A major risk factor to the suddenly volatile stock market is not their ascension amid questionable economic metrics. Rather, it’s their surging on historically low volume. Simply put, most retail investors just don’t care much about equities. Instead, a new player has emerged: bitcoin and the complex surrounding cryptocurrencies.

Of course, that’s not surprising at face value. Once considered a fringe gamble by the mainstream business media, bitcoin has now become a mainstream metric. Moreover, the same media that decried bitcoin years earlier now cover other cryptocurrencies, such as ethereum and litecoin. However, this is not just an isolated interest, but represents a shifting tide.

According to digital fund raising and tokenization platform BlockState, the average internet user demonstrates more interest toward bitcoin than traditional investments, such as stocks, bonds, currency, even gold. Further, data from English-speaking countries confirm that the gap between digital and “analog” investments widened considerably.

Interestingly, Australians are more in tune with the internet as a vehicle for investment research. It’s no shock, then, that Australians have latched onto the blockchain and its financial potential. What is surprising is that the country itself is mired in an unprecedented real estate collapse. We talk about going off a cliff; Australia is hitting terminal velocity.

Yet the point remains: digital currencies have captured the attention of the investing public. Will this be a permanent shift?

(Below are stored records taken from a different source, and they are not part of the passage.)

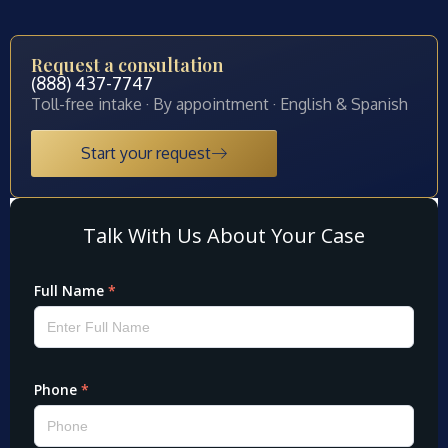
Request a consultation
(888) 437-7747
Toll-free intake · By appointment · English & Spanish
Start your request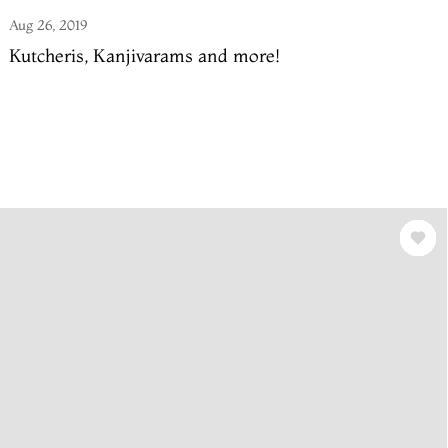
Aug 26, 2019
Kutcheris, Kanjivarams and more!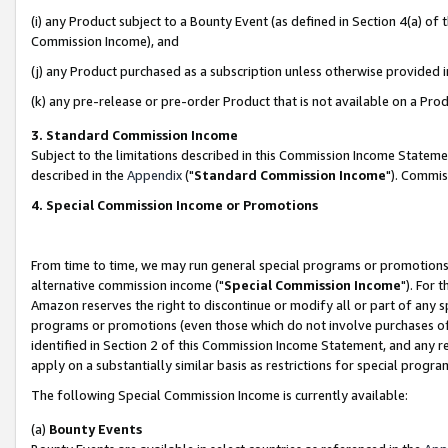
(i) any Product subject to a Bounty Event (as defined in Section 4(a) o
Commission Income), and
(j) any Product purchased as a subscription unless otherwise provided 
(k) any pre-release or pre-order Product that is not available on a Prod
3. Standard Commission Income
Subject to the limitations described in this Commission Income Statem
described in the
Appendix
("
Standard Commission Income
"). Commis
4. Special Commission Income or Promotions
From time to time, we may run general special programs or promotions 
alternative commission income ("
Special Commission Income
"). For 
Amazon reserves the right to discontinue or modify all or part of any s
programs or promotions (even those which do not involve purchases of P
identified in Section 2 of this Commission Income Statement, and any r
apply on a substantially similar basis as restrictions for special prog
The following Special Commission Income is currently available:
(a)
Bounty Events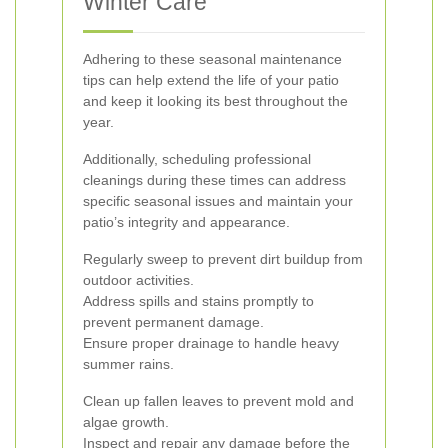
Winter Care
Adhering to these seasonal maintenance
tips can help extend the life of your patio
and keep it looking its best throughout the
year.
Additionally, scheduling professional
cleanings during these times can address
specific seasonal issues and maintain your
patio’s integrity and appearance.
Regularly sweep to prevent dirt buildup from
outdoor activities.
Address spills and stains promptly to
prevent permanent damage.
Ensure proper drainage to handle heavy
summer rains.
Clean up fallen leaves to prevent mold and
algae growth.
Inspect and repair any damage before the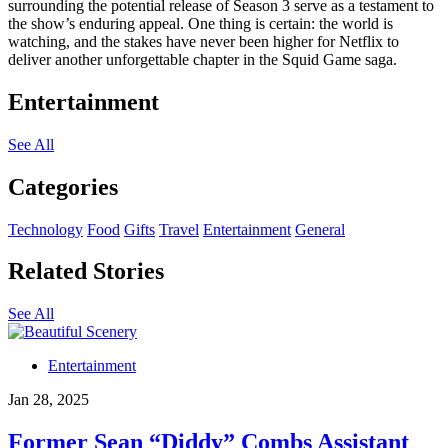
surrounding the potential release of Season 3 serve as a testament to
the show’s enduring appeal. One thing is certain: the world is
watching, and the stakes have never been higher for Netflix to
deliver another unforgettable chapter in the Squid Game saga.
Entertainment
See All
Categories
Technology
Food
Gifts
Travel
Entertainment
General
Related Stories
See All
Entertainment
Jan 28, 2025
Former Sean “Diddy” Combs Assistant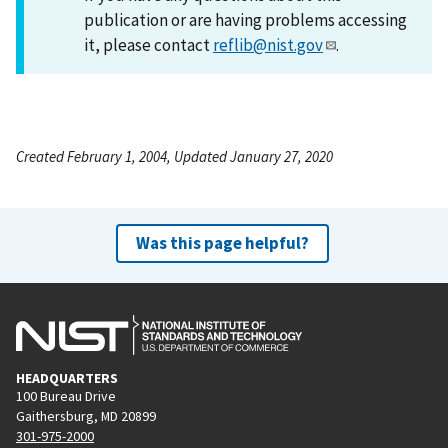
publication or are having problems accessing
it, please contact
reflib@nist.gov
.
Created February 1, 2004, Updated January 27, 2020
Was this page helpful?
HEADQUARTERS
100 Bureau Drive
Gaithersburg, MD 20899
301-975-2000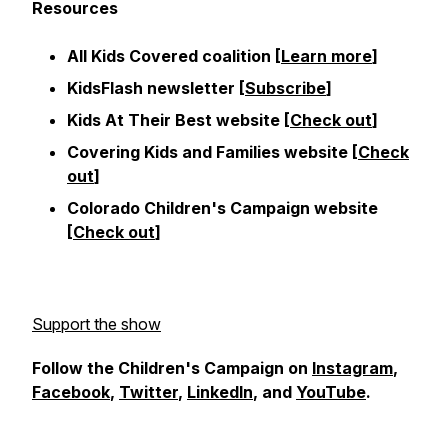
Resources
All Kids Covered coalition [
Learn more
]
KidsFlash newsletter [
Subscribe
]
Kids At Their Best website [
Check out
]
Covering Kids and Families website [
Check
out
]
Colorado Children's Campaign website
[
Check out
]
Support the show
Follow the Children's Campaign on
Instagram
,
Facebook
,
Twitter
,
LinkedIn
, and
YouTube
.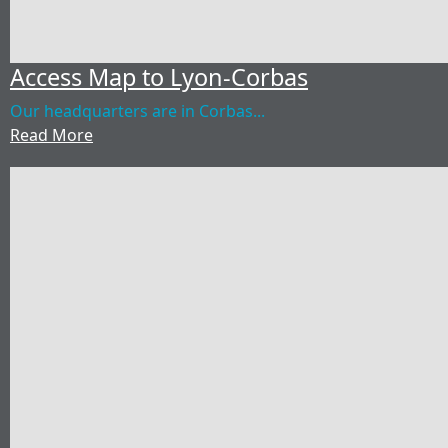
Access Map to Lyon-Corbas
Our headquarters are in Corbas...
Read More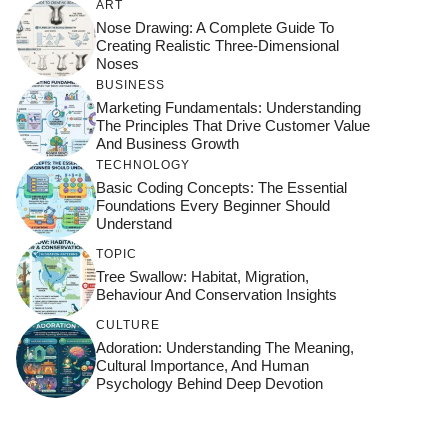
ART
Nose Drawing: A Complete Guide To
Creating Realistic Three-Dimensional
Noses
BUSINESS
Marketing Fundamentals: Understanding
The Principles That Drive Customer Value
And Business Growth
TECHNOLOGY
Basic Coding Concepts: The Essential
Foundations Every Beginner Should
Understand
TOPIC
Tree Swallow: Habitat, Migration,
Behaviour And Conservation Insights
CULTURE
Adoration: Understanding The Meaning,
Cultural Importance, And Human
Psychology Behind Deep Devotion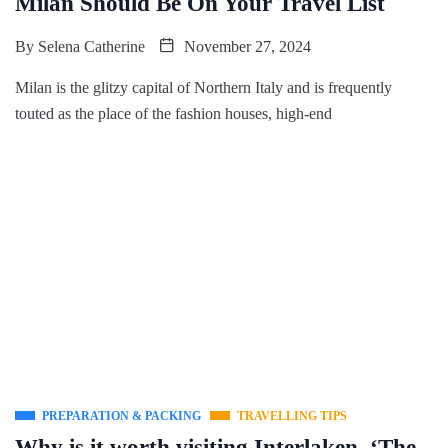
Milan Should Be On Your Travel List
By
Selena Catherine
November 27, 2024
Milan is the glitzy capital of Northern Italy and is frequently
touted as the place of the fashion houses, high-end
PREPARATION & PACKING
TRAVELLING TIPS
Why is it worth visiting Interlaken, ‘The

Cryptocurrencies Dominating the Discourse

While I don’t presume to have a crystal ball, you’ve got to be incredibly bullish about cryptocurrencies replacing traditional investments. Whether you like it or not, the latter does not have the infrastructure to compete with the blockchain.

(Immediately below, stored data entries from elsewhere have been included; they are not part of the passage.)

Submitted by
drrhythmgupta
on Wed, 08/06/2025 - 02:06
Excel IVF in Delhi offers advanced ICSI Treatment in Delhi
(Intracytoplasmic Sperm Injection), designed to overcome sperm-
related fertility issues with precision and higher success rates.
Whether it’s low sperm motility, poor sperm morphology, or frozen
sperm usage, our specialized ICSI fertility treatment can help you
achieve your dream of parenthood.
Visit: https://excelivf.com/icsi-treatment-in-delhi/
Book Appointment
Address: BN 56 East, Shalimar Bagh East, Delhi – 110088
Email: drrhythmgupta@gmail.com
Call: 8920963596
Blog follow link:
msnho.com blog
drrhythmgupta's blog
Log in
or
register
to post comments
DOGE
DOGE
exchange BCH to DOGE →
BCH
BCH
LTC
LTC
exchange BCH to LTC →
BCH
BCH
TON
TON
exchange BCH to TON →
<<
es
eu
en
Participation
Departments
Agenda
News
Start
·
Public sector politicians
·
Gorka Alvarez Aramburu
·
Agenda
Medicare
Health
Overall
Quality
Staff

When I view the debate between bitcoin and stocks, I think about word processors versus typewriters. Sure, early word processors were cumbersome affairs. Also at the time, new users had to accustom themselves to the concept that what they typed didn’t materialize immediately. New innovations, such as hard drives and memory chips, made word processors possible.

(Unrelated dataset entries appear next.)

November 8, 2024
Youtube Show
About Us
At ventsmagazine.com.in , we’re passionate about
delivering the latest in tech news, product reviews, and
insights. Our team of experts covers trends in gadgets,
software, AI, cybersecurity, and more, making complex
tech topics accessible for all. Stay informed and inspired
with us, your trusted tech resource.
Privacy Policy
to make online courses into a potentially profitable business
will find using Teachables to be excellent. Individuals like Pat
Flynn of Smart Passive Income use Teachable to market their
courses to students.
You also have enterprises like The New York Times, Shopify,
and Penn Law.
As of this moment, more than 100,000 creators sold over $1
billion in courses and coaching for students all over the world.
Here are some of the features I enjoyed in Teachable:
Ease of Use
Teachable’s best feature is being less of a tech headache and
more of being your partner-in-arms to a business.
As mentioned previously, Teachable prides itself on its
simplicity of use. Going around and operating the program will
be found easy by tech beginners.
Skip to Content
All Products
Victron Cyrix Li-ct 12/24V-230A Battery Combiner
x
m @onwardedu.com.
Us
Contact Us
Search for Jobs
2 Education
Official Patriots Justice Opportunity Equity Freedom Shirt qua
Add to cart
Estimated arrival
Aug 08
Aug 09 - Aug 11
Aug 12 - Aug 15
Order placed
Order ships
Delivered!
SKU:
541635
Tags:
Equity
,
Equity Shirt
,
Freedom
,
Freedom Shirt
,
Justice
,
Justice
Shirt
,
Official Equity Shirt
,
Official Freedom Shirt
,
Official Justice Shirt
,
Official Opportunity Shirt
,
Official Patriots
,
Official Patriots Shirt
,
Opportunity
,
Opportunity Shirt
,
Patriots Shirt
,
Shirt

I’m sure typewriter proponents poo-pooed the word processor as not being true to the writing process. But over time, the emergent platform worked out its quirks and kinks. Eventually, the phenomenal conveniences of computing made typewriting obsolete. When combined with the advent of the internet, even the idea of the typewriter became all but extinguished.

I think this is exactly what will happen with the blockchain’s integration into the mainstream. At first, resistance abounds. But when the average person finally learns first-hand the conveniences and power of the digital currencies, there’s no going back.